**Your instructions**
Without changing a single word, write out every entry.

**Material for this task**
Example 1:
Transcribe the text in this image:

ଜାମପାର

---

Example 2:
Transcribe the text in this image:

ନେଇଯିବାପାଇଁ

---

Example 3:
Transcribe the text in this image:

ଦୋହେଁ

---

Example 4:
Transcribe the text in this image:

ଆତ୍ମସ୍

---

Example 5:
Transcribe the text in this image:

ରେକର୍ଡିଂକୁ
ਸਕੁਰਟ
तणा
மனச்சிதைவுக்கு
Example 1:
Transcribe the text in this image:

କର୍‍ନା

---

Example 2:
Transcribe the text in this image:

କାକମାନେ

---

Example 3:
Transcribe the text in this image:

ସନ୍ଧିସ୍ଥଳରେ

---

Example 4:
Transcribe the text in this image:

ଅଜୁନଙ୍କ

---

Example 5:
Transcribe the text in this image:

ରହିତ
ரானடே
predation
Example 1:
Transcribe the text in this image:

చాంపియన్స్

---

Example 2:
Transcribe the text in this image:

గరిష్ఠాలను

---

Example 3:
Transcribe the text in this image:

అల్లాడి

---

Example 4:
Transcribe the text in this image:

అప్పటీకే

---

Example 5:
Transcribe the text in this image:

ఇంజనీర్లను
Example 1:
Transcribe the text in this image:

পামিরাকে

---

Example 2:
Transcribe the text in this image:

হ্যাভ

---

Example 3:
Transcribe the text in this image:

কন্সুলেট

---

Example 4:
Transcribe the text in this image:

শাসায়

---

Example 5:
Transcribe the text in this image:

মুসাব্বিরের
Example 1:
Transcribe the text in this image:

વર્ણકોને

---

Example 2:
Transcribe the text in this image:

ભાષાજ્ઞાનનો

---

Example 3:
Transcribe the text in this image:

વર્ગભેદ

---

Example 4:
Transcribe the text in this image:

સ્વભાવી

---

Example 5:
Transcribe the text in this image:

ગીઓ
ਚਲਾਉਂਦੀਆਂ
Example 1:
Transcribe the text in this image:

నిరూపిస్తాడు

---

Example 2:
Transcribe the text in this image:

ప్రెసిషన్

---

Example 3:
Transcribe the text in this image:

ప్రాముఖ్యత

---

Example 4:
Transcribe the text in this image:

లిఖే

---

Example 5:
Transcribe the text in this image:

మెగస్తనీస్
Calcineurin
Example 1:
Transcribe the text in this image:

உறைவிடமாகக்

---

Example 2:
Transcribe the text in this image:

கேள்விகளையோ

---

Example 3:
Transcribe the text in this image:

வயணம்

**Exercise answer**
Example 1:
Transcribe the text in this image:

ଜାମପାର

---

Example 2:
Transcribe the text in this image:

ନେଇଯିବାପାଇଁ

---

Example 3:
Transcribe the text in this image:

ଦୋହେଁ

---

Example 4:
Transcribe the text in this image:

ଆତ୍ମସ୍

---

Example 5:
Transcribe the text in this image:

ରେକର୍ଡିଂକୁ
ਸਕੁਰਟ
तणा
மனச்சிதைவுக்கு
Example 1:
Transcribe the text in this image:

କର୍‍ନା

---

Example 2:
Transcribe the text in this image:

କାକମାନେ

---

Example 3:
Transcribe the text in this image:

ସନ୍ଧିସ୍ଥଳରେ

---

Example 4:
Transcribe the text in this image:

ଅଜୁନଙ୍କ

---

Example 5:
Transcribe the text in this image:

ରହିତ
ரானடே
predation
Example 1:
Transcribe the text in this image:

చాంపియన్స్

---

Example 2:
Transcribe the text in this image:

గరిష్ఠాలను

---

Example 3:
Transcribe the text in this image:

అల్లాడి

---

Example 4:
Transcribe the text in this image:

అప్పటీకే

---

Example 5:
Transcribe the text in this image:

ఇంజనీర్లను
Example 1:
Transcribe the text in this image:

পামিরাকে

---

Example 2:
Transcribe the text in this image:

হ্যাভ

---

Example 3:
Transcribe the text in this image:

কন্সুলেট

---

Example 4:
Transcribe the text in this image:

শাসায়

---

Example 5:
Transcribe the text in this image:

মুসাব্বিরের
Example 1:
Transcribe the text in this image:

વર્ણકોને

---

Example 2:
Transcribe the text in this image:

ભાષાજ્ઞાનનો

---

Example 3:
Transcribe the text in this image:

વર્ગભેદ

---

Example 4:
Transcribe the text in this image:

સ્વભાવી

---

Example 5:
Transcribe the text in this image:

ગીઓ
ਚਲਾਉਂਦੀਆਂ
Example 1:
Transcribe the text in this image:

నిరూపిస్తాడు

---

Example 2:
Transcribe the text in this image:

ప్రెసిషన్

---

Example 3:
Transcribe the text in this image:

ప్రాముఖ్యత

---

Example 4:
Transcribe the text in this image:

లిఖే

---

Example 5:
Transcribe the text in this image:

మెగస్తనీస్
Calcineurin
Example 1:
Transcribe the text in this image:

உறைவிடமாகக்

---

Example 2:
Transcribe the text in this image:

கேள்விகளையோ

---

Example 3:
Transcribe the text in this image:

வயணம்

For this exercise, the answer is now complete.